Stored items
☆ ☆ ☆ ☆ ☆ ☆ ☆

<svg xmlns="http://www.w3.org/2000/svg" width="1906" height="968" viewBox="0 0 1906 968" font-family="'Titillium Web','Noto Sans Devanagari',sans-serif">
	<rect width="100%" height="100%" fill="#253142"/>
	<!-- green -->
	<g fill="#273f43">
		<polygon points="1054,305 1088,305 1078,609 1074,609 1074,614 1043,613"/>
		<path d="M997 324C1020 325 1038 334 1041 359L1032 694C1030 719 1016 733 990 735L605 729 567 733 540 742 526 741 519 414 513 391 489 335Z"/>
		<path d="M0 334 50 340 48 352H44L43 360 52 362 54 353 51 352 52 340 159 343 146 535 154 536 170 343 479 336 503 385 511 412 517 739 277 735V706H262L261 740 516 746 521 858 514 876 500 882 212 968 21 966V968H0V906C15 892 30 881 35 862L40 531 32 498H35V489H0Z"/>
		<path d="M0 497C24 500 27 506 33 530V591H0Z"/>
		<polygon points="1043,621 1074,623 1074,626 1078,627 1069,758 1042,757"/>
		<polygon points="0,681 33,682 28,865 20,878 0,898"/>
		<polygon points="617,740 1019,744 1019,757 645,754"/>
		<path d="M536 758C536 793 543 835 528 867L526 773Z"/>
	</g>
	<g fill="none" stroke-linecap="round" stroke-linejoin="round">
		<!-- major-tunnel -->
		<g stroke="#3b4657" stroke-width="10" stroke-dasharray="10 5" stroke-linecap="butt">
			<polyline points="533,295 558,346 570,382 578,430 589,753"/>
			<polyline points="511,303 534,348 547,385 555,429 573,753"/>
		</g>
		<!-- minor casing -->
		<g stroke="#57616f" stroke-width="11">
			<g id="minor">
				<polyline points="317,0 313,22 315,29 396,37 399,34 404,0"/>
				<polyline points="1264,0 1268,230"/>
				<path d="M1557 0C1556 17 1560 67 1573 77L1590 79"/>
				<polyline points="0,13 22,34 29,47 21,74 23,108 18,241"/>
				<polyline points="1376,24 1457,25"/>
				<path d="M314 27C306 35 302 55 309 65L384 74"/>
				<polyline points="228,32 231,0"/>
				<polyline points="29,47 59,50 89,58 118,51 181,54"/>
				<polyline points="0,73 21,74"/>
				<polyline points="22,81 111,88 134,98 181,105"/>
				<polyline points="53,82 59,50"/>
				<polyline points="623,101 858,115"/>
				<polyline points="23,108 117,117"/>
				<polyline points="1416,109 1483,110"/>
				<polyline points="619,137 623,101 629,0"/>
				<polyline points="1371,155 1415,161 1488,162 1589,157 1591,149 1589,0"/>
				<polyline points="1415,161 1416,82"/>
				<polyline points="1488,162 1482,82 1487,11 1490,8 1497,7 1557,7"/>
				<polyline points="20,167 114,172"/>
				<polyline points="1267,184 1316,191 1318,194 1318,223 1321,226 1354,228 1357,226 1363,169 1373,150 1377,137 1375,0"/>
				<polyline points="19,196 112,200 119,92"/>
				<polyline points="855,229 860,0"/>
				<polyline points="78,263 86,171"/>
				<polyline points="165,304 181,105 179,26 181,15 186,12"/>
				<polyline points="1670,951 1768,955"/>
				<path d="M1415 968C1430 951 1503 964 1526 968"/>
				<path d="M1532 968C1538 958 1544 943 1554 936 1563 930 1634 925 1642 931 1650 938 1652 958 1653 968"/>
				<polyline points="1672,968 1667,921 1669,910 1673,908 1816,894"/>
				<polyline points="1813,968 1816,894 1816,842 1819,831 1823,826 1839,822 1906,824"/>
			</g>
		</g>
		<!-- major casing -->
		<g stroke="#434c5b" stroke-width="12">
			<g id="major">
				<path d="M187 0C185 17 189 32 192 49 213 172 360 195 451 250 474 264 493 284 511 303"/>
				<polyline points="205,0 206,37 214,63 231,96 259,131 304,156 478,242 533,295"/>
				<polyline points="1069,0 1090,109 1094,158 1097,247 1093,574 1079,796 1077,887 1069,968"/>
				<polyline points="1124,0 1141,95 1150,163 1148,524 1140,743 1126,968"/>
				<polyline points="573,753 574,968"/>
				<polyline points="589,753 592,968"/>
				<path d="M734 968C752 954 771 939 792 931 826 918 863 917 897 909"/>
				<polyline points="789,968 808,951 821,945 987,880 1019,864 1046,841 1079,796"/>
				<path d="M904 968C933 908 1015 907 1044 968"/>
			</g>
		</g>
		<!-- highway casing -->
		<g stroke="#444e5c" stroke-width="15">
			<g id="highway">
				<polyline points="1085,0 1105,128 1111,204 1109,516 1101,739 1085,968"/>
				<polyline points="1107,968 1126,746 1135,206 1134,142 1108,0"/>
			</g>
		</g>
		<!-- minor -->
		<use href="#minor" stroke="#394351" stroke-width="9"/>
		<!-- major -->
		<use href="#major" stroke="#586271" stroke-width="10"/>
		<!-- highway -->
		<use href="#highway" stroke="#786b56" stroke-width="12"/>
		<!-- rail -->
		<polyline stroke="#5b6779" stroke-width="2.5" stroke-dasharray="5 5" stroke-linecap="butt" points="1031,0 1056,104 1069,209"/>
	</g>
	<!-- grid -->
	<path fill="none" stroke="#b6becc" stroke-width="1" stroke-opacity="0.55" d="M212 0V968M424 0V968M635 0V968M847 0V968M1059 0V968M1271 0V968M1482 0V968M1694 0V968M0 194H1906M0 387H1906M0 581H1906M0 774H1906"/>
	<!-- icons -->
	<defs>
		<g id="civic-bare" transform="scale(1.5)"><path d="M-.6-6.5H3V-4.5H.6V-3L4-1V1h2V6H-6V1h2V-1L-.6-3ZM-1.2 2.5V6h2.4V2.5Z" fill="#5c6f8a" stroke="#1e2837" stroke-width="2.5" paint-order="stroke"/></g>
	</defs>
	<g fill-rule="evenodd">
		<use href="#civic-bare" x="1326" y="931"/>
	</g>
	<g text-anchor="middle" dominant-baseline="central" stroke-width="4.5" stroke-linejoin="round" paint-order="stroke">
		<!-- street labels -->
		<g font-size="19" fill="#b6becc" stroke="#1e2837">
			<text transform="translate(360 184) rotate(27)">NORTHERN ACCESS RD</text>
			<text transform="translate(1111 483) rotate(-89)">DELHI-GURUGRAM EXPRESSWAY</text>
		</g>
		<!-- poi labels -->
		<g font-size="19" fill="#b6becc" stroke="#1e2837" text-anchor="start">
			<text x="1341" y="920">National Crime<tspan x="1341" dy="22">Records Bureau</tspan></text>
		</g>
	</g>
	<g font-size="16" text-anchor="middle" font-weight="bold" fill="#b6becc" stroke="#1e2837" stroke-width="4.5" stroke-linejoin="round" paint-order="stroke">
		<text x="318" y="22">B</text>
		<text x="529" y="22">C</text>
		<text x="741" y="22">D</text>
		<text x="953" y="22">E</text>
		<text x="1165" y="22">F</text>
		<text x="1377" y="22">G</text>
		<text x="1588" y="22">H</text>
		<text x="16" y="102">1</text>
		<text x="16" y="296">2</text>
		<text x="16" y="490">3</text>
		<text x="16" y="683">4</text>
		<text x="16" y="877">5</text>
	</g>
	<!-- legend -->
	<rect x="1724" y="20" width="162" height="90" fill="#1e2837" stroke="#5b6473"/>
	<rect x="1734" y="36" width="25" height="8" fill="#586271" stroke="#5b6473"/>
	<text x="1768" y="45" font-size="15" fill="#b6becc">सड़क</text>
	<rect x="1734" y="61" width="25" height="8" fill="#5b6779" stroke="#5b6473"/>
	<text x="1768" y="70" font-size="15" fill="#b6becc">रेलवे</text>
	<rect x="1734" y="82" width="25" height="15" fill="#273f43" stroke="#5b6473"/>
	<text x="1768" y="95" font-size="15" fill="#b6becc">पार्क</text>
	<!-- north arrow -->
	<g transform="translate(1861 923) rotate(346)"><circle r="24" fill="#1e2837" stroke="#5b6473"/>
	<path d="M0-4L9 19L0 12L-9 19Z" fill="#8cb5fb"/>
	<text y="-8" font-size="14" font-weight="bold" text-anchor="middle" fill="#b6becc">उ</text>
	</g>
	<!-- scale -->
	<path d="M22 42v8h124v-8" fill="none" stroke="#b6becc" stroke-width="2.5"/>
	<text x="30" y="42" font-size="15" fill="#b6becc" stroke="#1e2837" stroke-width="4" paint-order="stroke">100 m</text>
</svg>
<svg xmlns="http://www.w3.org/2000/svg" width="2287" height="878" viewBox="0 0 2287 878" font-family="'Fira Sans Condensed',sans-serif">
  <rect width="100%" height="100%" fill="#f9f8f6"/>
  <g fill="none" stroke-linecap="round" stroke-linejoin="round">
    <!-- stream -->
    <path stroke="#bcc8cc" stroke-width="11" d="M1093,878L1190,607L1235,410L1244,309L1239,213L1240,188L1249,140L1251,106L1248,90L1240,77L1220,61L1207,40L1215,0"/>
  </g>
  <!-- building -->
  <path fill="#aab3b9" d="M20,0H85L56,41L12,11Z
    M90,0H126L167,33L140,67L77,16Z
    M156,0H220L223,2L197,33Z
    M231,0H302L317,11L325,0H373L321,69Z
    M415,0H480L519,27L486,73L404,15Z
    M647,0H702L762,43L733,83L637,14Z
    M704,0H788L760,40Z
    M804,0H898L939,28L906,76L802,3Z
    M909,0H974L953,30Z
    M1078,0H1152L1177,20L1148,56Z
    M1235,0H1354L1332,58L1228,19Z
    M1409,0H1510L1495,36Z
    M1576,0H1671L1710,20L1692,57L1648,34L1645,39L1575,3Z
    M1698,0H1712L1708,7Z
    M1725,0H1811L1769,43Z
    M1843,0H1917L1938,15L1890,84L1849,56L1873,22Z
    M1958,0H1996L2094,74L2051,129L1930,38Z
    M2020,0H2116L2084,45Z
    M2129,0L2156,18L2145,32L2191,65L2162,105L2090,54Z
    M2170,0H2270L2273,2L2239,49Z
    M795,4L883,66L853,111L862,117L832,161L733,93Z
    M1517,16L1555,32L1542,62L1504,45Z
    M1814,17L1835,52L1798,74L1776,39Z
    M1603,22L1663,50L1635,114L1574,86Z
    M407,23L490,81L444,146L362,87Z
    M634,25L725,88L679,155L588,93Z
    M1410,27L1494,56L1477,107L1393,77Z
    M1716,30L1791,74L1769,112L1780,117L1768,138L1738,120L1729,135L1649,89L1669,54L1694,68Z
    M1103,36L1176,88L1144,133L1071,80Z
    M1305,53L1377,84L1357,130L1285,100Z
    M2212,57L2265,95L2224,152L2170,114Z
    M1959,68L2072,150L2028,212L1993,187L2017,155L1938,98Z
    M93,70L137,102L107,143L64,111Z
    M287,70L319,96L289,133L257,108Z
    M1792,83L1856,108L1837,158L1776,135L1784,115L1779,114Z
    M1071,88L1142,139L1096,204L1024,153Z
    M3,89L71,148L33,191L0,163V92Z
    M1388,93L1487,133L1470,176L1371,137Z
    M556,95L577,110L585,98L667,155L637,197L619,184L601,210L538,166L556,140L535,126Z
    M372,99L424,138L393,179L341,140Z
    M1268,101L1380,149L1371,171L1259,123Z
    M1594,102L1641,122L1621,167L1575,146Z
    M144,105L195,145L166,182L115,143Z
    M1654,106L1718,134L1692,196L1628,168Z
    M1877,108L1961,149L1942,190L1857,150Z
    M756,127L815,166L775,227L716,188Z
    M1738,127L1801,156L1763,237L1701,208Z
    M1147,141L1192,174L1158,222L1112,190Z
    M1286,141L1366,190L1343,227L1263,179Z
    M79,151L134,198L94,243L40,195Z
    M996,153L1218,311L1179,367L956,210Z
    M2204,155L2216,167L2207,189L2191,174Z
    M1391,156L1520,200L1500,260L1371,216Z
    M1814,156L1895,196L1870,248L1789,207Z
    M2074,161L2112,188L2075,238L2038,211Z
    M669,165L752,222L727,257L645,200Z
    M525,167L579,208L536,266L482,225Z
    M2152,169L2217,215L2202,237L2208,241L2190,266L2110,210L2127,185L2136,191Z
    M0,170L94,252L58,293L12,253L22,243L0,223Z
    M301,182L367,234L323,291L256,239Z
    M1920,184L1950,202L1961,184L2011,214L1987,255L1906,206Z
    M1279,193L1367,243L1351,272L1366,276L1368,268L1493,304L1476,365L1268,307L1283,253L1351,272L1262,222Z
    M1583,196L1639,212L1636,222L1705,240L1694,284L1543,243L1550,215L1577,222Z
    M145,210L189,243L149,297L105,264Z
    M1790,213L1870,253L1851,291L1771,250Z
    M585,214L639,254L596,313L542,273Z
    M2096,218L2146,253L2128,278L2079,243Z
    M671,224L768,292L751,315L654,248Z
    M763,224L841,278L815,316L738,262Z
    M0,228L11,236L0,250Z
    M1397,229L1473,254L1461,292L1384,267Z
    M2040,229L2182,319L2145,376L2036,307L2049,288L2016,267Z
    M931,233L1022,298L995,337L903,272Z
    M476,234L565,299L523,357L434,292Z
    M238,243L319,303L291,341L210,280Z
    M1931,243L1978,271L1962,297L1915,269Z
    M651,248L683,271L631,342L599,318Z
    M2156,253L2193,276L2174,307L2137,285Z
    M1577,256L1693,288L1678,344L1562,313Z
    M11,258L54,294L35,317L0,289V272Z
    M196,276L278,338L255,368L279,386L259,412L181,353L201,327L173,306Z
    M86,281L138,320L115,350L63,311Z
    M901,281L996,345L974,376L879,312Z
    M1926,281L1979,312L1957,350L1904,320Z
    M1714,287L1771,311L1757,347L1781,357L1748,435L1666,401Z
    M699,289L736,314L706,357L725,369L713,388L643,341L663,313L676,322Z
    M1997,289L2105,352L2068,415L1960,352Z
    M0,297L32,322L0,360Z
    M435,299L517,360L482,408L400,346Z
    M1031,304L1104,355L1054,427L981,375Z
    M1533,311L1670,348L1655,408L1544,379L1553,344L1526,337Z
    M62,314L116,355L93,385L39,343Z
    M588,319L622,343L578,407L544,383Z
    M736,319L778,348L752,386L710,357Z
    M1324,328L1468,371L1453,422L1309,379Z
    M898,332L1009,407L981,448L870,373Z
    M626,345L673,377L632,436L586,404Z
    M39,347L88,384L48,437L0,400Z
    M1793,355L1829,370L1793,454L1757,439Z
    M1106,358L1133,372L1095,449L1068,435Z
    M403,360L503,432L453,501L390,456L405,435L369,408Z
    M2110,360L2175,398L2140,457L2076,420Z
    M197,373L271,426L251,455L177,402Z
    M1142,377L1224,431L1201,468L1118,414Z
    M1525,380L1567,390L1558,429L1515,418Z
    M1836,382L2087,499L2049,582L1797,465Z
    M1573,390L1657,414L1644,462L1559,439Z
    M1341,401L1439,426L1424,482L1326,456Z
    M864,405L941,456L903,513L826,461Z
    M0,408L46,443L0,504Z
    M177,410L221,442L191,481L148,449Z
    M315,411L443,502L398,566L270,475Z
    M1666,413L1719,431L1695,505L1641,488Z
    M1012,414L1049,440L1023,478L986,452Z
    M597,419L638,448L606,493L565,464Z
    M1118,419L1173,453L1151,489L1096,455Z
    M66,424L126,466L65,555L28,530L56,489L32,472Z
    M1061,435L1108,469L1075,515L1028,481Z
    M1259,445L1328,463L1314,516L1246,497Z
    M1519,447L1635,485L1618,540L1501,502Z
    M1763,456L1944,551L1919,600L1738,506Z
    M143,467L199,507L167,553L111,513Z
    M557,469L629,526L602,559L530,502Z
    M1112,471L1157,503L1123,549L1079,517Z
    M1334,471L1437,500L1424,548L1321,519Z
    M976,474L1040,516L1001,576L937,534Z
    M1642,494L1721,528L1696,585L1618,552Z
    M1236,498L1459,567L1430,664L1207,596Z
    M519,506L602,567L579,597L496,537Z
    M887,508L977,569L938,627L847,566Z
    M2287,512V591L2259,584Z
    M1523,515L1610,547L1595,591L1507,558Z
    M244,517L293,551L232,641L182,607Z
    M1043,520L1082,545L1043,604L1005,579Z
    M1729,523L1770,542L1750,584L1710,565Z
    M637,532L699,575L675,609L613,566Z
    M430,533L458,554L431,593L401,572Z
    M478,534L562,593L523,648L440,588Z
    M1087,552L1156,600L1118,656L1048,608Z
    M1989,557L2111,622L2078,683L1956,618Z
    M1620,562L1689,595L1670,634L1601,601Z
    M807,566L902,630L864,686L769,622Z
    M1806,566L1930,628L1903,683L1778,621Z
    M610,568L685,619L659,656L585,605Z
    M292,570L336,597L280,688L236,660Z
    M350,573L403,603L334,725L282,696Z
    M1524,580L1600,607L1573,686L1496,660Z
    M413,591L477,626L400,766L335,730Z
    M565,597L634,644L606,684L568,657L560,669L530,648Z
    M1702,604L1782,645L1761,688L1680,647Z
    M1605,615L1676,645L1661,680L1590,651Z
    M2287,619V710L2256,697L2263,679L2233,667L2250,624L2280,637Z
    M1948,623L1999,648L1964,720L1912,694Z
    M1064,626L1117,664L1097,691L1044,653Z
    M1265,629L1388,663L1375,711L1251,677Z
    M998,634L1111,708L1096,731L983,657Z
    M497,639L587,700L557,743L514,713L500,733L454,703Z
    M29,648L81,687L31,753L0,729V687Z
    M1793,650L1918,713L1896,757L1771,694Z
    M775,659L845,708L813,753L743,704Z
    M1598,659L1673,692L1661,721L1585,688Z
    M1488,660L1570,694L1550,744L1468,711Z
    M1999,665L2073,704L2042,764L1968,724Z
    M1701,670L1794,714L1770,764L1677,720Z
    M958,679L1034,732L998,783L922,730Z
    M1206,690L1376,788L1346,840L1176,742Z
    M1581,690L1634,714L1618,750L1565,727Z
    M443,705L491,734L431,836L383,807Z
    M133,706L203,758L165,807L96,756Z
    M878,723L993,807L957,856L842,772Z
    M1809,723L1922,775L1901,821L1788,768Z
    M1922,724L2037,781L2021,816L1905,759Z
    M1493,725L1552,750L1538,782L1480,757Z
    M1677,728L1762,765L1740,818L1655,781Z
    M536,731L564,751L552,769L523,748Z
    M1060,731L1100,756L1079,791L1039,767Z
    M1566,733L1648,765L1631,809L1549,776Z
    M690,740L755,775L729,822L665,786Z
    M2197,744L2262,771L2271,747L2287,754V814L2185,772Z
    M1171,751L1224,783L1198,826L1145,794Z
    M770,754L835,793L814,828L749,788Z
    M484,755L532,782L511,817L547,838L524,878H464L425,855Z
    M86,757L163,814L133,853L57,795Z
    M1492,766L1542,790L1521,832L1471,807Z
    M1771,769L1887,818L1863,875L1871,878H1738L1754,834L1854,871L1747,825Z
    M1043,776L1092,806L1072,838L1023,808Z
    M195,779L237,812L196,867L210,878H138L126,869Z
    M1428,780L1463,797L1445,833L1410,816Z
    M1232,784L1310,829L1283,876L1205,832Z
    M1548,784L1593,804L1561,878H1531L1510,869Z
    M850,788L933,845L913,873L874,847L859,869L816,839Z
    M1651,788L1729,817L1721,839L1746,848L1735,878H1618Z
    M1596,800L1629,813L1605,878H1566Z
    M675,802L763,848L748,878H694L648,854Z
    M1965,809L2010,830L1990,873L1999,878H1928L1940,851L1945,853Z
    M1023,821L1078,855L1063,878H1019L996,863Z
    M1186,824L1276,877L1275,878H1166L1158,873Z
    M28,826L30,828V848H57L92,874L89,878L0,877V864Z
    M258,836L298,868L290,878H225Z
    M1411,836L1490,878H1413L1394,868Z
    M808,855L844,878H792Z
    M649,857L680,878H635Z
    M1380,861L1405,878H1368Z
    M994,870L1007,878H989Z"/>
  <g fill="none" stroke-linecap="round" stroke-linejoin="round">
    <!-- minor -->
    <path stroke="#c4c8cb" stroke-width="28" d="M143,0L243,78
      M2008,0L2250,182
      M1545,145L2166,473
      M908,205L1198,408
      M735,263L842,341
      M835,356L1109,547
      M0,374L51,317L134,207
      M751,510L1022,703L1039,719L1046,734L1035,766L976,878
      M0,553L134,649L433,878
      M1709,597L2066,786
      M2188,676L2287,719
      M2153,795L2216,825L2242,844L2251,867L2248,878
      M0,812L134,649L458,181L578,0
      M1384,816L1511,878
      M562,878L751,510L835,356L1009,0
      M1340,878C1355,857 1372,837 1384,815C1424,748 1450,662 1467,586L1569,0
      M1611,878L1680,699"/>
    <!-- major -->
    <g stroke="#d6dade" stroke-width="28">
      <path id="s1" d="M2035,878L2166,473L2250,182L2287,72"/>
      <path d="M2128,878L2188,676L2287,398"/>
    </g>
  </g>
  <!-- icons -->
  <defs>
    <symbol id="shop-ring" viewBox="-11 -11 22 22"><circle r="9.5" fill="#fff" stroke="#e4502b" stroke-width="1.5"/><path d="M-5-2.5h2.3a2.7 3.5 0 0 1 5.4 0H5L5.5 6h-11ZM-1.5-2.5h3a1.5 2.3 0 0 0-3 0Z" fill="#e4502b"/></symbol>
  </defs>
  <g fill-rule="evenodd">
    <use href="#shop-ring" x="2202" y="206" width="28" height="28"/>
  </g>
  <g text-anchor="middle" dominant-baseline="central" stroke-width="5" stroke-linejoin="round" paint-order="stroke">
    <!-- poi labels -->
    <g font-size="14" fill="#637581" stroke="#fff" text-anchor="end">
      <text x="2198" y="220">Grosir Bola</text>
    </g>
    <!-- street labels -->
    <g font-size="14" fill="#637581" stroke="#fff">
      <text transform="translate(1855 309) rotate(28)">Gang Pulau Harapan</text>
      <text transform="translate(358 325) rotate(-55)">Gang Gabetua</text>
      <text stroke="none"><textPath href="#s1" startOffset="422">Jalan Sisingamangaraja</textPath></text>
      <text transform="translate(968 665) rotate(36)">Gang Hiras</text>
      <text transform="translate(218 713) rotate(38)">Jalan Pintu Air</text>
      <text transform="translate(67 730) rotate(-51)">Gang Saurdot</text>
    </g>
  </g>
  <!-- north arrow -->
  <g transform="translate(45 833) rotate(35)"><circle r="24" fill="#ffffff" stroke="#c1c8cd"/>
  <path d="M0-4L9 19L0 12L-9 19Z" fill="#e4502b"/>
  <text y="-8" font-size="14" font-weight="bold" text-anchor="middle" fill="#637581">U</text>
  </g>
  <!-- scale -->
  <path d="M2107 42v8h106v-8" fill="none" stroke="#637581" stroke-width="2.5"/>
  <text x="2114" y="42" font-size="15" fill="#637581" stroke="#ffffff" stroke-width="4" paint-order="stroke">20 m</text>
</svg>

☆ ☆ ☆ ☆ ☆ ☆ ☆

■ What is needed ■
Using the data above, reproduce exactly the lines between those holding "M649,857L680,878H635Z" and "M835,356L1109,547", inclusive, and no others.

■ Answer section ■
    M649,857L680,878H635Z
    M1380,861L1405,878H1368Z
    M994,870L1007,878H989Z"/>
  <g fill="none" stroke-linecap="round" stroke-linejoin="round">
    <!-- minor -->
    <path stroke="#c4c8cb" stroke-width="28" d="M143,0L243,78
      M2008,0L2250,182
      M1545,145L2166,473
      M908,205L1198,408
      M735,263L842,341
      M835,356L1109,547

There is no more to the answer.